Source material:
━━━━━━

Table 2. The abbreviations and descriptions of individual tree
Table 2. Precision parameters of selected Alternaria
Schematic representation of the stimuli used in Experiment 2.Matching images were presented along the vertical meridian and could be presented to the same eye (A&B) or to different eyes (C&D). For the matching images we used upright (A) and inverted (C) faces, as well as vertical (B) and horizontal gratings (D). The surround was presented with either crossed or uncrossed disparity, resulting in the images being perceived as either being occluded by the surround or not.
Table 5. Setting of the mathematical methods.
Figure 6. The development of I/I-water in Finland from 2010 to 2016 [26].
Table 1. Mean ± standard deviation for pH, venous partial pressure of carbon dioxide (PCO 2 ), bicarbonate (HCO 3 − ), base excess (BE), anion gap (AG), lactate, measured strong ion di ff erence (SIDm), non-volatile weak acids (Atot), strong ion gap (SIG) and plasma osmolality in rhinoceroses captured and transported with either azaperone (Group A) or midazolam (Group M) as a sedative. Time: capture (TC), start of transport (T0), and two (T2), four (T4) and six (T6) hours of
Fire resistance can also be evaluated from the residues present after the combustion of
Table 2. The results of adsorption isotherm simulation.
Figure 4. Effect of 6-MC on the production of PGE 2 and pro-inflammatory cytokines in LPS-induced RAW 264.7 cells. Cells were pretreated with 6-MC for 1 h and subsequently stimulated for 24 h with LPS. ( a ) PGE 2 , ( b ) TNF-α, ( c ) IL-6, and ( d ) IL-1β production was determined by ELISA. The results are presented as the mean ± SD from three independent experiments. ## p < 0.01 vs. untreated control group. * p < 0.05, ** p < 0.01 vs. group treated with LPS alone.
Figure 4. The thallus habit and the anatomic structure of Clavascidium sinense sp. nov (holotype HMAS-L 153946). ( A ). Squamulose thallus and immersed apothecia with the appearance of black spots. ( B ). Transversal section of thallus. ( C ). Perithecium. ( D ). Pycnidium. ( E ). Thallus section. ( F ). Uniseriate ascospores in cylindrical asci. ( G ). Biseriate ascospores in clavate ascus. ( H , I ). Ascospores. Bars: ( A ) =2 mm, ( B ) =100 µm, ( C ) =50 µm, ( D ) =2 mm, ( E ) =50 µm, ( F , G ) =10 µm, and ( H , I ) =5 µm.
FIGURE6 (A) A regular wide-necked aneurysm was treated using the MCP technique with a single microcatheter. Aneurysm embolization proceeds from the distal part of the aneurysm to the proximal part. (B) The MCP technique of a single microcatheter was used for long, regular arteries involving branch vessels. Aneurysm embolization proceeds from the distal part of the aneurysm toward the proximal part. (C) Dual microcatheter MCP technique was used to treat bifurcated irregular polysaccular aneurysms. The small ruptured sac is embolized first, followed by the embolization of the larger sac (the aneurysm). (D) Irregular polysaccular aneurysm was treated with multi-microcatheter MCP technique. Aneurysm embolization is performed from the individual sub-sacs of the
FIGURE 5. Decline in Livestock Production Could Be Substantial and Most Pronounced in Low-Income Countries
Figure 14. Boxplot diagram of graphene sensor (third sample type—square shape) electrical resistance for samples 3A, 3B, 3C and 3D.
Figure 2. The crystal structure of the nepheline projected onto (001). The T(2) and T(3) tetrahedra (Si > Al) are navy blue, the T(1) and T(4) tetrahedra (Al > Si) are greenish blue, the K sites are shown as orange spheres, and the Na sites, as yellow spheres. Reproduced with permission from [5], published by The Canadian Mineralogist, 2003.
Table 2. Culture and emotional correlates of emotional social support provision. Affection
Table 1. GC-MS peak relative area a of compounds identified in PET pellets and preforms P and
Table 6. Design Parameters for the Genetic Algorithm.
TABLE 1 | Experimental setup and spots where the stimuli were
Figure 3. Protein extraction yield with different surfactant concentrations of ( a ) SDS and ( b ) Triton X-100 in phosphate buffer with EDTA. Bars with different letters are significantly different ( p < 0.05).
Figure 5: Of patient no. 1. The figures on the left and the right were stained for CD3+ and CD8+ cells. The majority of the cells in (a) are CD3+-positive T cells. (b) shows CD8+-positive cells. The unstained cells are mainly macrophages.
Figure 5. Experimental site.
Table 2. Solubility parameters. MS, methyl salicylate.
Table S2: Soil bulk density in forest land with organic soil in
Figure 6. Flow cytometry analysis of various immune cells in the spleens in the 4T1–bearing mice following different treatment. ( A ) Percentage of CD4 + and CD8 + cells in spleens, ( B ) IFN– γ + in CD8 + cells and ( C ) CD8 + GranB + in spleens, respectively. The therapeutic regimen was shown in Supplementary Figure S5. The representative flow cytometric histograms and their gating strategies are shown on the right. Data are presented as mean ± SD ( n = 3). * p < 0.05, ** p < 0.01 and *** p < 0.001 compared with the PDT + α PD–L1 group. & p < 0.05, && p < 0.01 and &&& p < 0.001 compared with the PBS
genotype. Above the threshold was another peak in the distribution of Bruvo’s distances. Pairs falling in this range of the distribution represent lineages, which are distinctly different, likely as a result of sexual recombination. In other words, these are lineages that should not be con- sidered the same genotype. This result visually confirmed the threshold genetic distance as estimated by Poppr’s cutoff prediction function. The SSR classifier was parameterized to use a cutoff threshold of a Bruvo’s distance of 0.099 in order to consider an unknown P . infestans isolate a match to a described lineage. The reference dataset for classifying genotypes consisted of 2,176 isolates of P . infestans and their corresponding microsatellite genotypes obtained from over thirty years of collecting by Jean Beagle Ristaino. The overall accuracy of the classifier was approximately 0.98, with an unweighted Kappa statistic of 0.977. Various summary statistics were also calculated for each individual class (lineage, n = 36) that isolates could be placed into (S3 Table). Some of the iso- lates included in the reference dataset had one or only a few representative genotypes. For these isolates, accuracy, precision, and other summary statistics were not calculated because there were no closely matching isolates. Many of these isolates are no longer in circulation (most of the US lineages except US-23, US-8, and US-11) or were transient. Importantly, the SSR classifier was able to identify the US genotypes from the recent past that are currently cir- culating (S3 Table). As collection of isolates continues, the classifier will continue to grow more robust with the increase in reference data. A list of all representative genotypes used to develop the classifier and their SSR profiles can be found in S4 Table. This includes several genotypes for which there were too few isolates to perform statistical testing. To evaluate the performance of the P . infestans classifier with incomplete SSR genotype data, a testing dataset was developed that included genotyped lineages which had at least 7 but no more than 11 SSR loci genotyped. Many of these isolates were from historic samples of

━━━━━━

What the task asks:
Retype the data exactly as given.

Exercise answer:
Table 2. The abbreviations and descriptions of individual tree
Table 2. Precision parameters of selected Alternaria
Schematic representation of the stimuli used in Experiment 2.Matching images were presented along the vertical meridian and could be presented to the same eye (A&B) or to different eyes (C&D). For the matching images we used upright (A) and inverted (C) faces, as well as vertical (B) and horizontal gratings (D). The surround was presented with either crossed or uncrossed disparity, resulting in the images being perceived as either being occluded by the surround or not.
Table 5. Setting of the mathematical methods.
Figure 6. The development of I/I-water in Finland from 2010 to 2016 [26].
Table 1. Mean ± standard deviation for pH, venous partial pressure of carbon dioxide (PCO 2 ), bicarbonate (HCO 3 − ), base excess (BE), anion gap (AG), lactate, measured strong ion di ff erence (SIDm), non-volatile weak acids (Atot), strong ion gap (SIG) and plasma osmolality in rhinoceroses captured and transported with either azaperone (Group A) or midazolam (Group M) as a sedative. Time: capture (TC), start of transport (T0), and two (T2), four (T4) and six (T6) hours of
Fire resistance can also be evaluated from the residues present after the combustion of
Table 2. The results of adsorption isotherm simulation.
Figure 4. Effect of 6-MC on the production of PGE 2 and pro-inflammatory cytokines in LPS-induced RAW 264.7 cells. Cells were pretreated with 6-MC for 1 h and subsequently stimulated for 24 h with LPS. ( a ) PGE 2 , ( b ) TNF-α, ( c ) IL-6, and ( d ) IL-1β production was determined by ELISA. The results are presented as the mean ± SD from three independent experiments. ## p < 0.01 vs. untreated control group. * p < 0.05, ** p < 0.01 vs. group treated with LPS alone.
Figure 4. The thallus habit and the anatomic structure of Clavascidium sinense sp. nov (holotype HMAS-L 153946). ( A ). Squamulose thallus and immersed apothecia with the appearance of black spots. ( B ). Transversal section of thallus. ( C ). Perithecium. ( D ). Pycnidium. ( E ). Thallus section. ( F ). Uniseriate ascospores in cylindrical asci. ( G ). Biseriate ascospores in clavate ascus. ( H , I ). Ascospores. Bars: ( A ) =2 mm, ( B ) =100 µm, ( C ) =50 µm, ( D ) =2 mm, ( E ) =50 µm, ( F , G ) =10 µm, and ( H , I ) =5 µm.
FIGURE6 (A) A regular wide-necked aneurysm was treated using the MCP technique with a single microcatheter. Aneurysm embolization proceeds from the distal part of the aneurysm to the proximal part. (B) The MCP technique of a single microcatheter was used for long, regular arteries involving branch vessels. Aneurysm embolization proceeds from the distal part of the aneurysm toward the proximal part. (C) Dual microcatheter MCP technique was used to treat bifurcated irregular polysaccular aneurysms. The small ruptured sac is embolized first, followed by the embolization of the larger sac (the aneurysm). (D) Irregular polysaccular aneurysm was treated with multi-microcatheter MCP technique. Aneurysm embolization is performed from the individual sub-sacs of the
FIGURE 5. Decline in Livestock Production Could Be Substantial and Most Pronounced in Low-Income Countries
Figure 14. Boxplot diagram of graphene sensor (third sample type—square shape) electrical resistance for samples 3A, 3B, 3C and 3D.
Figure 2. The crystal structure of the nepheline projected onto (001). The T(2) and T(3) tetrahedra (Si > Al) are navy blue, the T(1) and T(4) tetrahedra (Al > Si) are greenish blue, the K sites are shown as orange spheres, and the Na sites, as yellow spheres. Reproduced with permission from [5], published by The Canadian Mineralogist, 2003.
Table 2. Culture and emotional correlates of emotional social support provision. Affection
Table 1. GC-MS peak relative area a of compounds identified in PET pellets and preforms P and
Table 6. Design Parameters for the Genetic Algorithm.
TABLE 1 | Experimental setup and spots where the stimuli were
Figure 3. Protein extraction yield with different surfactant concentrations of ( a ) SDS and ( b ) Triton X-100 in phosphate buffer with EDTA. Bars with different letters are significantly different ( p < 0.05).
Figure 5: Of patient no. 1. The figures on the left and the right were stained for CD3+ and CD8+ cells. The majority of the cells in (a) are CD3+-positive T cells. (b) shows CD8+-positive cells. The unstained cells are mainly macrophages.
Figure 5. Experimental site.
Table 2. Solubility parameters. MS, methyl salicylate.
Table S2: Soil bulk density in forest land with organic soil in
Figure 6. Flow cytometry analysis of various immune cells in the spleens in the 4T1–bearing mice following different treatment. ( A ) Percentage of CD4 + and CD8 + cells in spleens, ( B ) IFN– γ + in CD8 + cells and ( C ) CD8 + GranB + in spleens, respectively. The therapeutic regimen was shown in Supplementary Figure S5. The representative flow cytometric histograms and their gating strategies are shown on the right. Data are presented as mean ± SD ( n = 3). * p < 0.05, ** p < 0.01 and *** p < 0.001 compared with the PDT + α PD–L1 group. & p < 0.05, && p < 0.01 and &&& p < 0.001 compared with the PBS
genotype. Above the threshold was another peak in the distribution of Bruvo’s distances. Pairs falling in this range of the distribution represent lineages, which are distinctly different, likely as a result of sexual recombination. In other words, these are lineages that should not be con- sidered the same genotype. This result visually confirmed the threshold genetic distance as estimated by Poppr’s cutoff prediction function. The SSR classifier was parameterized to use a cutoff threshold of a Bruvo’s distance of 0.099 in order to consider an unknown P . infestans isolate a match to a described lineage. The reference dataset for classifying genotypes consisted of 2,176 isolates of P . infestans and their corresponding microsatellite genotypes obtained from over thirty years of collecting by Jean Beagle Ristaino. The overall accuracy of the classifier was approximately 0.98, with an unweighted Kappa statistic of 0.977. Various summary statistics were also calculated for each individual class (lineage, n = 36) that isolates could be placed into (S3 Table). Some of the iso- lates included in the reference dataset had one or only a few representative genotypes. For these isolates, accuracy, precision, and other summary statistics were not calculated because there were no closely matching isolates. Many of these isolates are no longer in circulation (most of the US lineages except US-23, US-8, and US-11) or were transient. Importantly, the SSR classifier was able to identify the US genotypes from the recent past that are currently cir- culating (S3 Table). As collection of isolates continues, the classifier will continue to grow more robust with the increase in reference data. A list of all representative genotypes used to develop the classifier and their SSR profiles can be found in S4 Table. This includes several genotypes for which there were too few isolates to perform statistical testing. To evaluate the performance of the P . infestans classifier with incomplete SSR genotype data, a testing dataset was developed that included genotyped lineages which had at least 7 but no more than 11 SSR loci genotyped. Many of these isolates were from historic samples of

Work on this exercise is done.